THRUSHES' NEST ON THE GROUND.-Whilst rambling in the neighbourhood of Dromore, co. Down, lately, I discovered a fine thrushes' nest with four eggs, situated in long grass on the ground. It was near a river, and close to a shrubbery. I should like to know if it is unusual for thrushes to build on the ground.-F. J. Bigger, Belfast.

BEFORE DARWINISTS WERE METAMORPHOSISTS. -It is pleasant to think that in the middle ages Rochester Priory possessed its Book of Flowers and its description of Noah's Ark, and to learn that monasteries equipped their divines and metamor phosists as well as their knights of the sword, for to them was entrusted the formation of language and ideas which mould themselves with difficulty to the age. The maiden of sweet seventeen who has watched the alkanet drop its sad bells one by one in the shadows, and who has striven to think that flower of blue was once the athlete Hyacinthus killed by a quoit, will readily pardon the helpful monk who be thought him to supplement the grand fiats with some

small compliancy on the part of the nature herself drawn from so dreamy a source; for poor man, great in Genesis and the Classics, museums and microscopes, had never conjured up a phantom of Darwinism to expound that a dull order was Heaven's first law. Thus the writer of the Natural History, 1270, alphabetically arranged, after prefacing an arbitrary idea of the creation of man borrowed from the Latin, proceeds to describe the animals, birds, sea and river animals, reptiles, fish and insects, in groups as the Biblical idea directed; beginning otherwise methodically with A is the ass, and including among his freight of two hundred and eighty, or thereabouts, Pegasus and the Phenix. Yet the transaction is not wholly incurious, since the social ways of the beavers in the forests of Poland, according to Jacob, appears drawn from life, while the proclivities of the boar and bear in Germany are detailed with a gush and gastronomic relish. For the same reason, an enquiry as to the origin of Perpetual Motion in a Prime Mover of Infinite Power, inspired the logician of those days with an uncomfortable notion of stupendous violence since none had pushed generation to its limits and observed the working of the great in the infinitely little. Who will not allow that Darwinism is an advance on the score of integrity?— A. H. Swinton.

Saved data entries
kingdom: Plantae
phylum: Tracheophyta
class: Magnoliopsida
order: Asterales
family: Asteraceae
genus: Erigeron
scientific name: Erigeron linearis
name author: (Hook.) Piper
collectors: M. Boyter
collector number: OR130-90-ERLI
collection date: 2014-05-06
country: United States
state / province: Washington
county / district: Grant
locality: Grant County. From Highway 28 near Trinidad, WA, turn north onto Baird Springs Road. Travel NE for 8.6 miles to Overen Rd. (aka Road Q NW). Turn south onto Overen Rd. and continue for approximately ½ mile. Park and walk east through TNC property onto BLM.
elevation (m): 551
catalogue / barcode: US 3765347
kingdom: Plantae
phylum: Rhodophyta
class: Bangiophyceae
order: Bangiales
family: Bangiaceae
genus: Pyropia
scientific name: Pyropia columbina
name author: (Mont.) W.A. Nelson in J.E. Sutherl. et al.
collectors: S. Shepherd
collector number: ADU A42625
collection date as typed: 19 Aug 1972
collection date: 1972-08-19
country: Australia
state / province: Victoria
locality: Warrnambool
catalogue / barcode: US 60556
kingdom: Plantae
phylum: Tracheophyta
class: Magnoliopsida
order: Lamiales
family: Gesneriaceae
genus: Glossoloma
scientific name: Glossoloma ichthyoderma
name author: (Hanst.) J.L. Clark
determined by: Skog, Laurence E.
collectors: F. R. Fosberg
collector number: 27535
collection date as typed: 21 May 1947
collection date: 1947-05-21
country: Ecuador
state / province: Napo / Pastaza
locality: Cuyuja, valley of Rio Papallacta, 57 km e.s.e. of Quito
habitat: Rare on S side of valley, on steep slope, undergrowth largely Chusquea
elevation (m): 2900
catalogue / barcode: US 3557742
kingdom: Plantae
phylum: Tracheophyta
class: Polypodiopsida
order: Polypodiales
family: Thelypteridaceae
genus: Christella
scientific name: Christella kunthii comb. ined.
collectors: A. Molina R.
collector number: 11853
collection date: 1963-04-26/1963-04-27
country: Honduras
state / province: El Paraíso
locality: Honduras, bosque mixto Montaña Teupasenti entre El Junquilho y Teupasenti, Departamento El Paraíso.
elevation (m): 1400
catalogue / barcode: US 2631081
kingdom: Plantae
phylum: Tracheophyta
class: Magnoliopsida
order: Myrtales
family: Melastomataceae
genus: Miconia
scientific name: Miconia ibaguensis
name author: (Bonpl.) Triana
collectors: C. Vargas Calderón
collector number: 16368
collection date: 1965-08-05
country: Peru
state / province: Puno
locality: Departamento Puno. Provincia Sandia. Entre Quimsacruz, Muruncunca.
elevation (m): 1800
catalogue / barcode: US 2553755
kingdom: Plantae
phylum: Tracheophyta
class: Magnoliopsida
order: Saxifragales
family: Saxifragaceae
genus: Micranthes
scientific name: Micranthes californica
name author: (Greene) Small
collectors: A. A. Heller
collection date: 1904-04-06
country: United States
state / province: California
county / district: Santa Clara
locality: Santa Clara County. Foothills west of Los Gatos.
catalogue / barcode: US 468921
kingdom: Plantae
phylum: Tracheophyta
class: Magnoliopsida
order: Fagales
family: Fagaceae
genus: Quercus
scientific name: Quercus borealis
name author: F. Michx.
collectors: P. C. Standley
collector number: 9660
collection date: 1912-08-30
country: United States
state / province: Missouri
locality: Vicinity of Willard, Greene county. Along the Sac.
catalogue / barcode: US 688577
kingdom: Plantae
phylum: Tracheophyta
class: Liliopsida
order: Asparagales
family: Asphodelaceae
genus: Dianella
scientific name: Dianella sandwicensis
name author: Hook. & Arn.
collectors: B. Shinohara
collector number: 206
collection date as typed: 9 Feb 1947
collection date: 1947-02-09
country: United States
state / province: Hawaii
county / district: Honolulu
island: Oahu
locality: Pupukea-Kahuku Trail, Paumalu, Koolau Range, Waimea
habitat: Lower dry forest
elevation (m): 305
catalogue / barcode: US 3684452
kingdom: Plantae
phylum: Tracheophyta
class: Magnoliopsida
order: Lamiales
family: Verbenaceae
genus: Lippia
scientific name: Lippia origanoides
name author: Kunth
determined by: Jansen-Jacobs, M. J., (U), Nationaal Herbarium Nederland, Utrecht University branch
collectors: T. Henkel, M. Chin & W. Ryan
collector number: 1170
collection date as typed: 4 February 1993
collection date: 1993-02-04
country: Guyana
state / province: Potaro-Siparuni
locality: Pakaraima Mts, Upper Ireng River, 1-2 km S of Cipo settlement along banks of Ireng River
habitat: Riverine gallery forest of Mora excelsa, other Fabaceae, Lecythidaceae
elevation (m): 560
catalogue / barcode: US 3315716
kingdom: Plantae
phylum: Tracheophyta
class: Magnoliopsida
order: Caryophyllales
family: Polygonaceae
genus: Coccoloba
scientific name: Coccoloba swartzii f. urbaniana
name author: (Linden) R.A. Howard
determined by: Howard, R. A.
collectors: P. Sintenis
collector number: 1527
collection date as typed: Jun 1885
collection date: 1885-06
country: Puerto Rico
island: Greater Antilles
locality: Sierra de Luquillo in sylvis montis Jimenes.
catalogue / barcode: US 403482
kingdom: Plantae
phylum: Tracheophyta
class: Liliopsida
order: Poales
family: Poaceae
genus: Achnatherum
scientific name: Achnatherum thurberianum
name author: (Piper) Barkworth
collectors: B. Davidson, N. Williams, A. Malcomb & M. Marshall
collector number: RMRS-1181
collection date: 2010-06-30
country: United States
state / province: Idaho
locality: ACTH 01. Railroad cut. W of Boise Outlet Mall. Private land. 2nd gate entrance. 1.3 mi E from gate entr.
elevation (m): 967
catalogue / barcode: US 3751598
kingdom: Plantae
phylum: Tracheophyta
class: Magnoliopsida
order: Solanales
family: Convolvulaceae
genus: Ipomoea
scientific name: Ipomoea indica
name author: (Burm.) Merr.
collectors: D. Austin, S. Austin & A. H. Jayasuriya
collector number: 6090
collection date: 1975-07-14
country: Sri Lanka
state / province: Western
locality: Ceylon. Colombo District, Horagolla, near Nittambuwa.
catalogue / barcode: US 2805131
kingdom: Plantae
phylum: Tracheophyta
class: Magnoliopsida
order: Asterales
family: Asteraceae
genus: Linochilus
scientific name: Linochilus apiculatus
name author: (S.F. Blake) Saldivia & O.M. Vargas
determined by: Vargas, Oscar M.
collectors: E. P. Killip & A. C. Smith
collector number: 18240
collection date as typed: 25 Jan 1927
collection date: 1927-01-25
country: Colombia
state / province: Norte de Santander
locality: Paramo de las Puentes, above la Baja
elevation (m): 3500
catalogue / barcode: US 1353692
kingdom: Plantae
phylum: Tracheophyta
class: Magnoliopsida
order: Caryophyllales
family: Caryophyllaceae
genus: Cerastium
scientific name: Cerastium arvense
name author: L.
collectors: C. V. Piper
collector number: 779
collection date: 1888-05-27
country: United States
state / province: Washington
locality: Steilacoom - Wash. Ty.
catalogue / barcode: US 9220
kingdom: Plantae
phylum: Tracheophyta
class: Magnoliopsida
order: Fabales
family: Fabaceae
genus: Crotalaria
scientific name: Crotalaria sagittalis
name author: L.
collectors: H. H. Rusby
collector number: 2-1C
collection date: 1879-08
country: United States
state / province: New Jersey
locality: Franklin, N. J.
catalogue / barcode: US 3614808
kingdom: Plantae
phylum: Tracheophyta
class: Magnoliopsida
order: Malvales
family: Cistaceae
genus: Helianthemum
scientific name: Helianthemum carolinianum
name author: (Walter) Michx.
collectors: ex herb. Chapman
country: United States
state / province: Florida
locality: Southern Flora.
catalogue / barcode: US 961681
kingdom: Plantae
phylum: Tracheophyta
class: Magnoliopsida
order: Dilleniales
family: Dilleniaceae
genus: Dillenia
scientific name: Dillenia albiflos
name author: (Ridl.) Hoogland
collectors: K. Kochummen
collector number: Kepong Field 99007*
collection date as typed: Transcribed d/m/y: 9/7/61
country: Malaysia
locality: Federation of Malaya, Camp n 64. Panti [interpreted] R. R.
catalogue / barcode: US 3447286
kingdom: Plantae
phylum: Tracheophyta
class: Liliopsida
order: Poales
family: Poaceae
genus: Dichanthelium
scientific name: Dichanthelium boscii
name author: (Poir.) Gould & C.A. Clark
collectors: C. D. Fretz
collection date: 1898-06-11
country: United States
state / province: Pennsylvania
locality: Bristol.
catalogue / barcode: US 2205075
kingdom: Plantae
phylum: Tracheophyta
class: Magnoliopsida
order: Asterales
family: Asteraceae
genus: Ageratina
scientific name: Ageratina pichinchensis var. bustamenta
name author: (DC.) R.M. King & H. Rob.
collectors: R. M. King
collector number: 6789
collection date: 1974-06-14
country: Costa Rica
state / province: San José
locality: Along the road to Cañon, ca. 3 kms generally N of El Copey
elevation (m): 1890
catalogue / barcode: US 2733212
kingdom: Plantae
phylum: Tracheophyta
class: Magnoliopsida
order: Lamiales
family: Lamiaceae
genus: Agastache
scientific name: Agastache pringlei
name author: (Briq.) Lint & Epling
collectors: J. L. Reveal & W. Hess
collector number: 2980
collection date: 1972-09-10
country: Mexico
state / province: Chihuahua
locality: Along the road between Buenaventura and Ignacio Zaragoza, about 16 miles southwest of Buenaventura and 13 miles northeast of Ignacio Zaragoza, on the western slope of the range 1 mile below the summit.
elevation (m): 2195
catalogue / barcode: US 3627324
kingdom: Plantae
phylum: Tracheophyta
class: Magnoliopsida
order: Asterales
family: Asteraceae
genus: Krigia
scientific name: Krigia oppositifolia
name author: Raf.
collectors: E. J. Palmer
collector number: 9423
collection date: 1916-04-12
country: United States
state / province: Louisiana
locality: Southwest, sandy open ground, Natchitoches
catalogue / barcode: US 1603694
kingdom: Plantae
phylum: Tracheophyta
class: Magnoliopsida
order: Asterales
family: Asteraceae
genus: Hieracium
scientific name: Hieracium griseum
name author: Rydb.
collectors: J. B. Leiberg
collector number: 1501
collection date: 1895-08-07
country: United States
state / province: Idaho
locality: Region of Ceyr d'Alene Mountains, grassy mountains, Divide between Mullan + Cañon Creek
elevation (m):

[Brief]
Summarize the selected text in two sentences.

[Result]
One note reports finding a thrushes' nest with four eggs in long grass on the ground near Dromore, co. Down, and asks whether it is unusual for thrushes to build on the ground. A second note describes a Natural History of 1270, alphabetically arranged, which groups some two hundred and eighty creatures, Pegasus and the Phenix among them, as the Biblical idea directed, and closes by asking who will not allow that Darwinism is an advance on the score of integrity.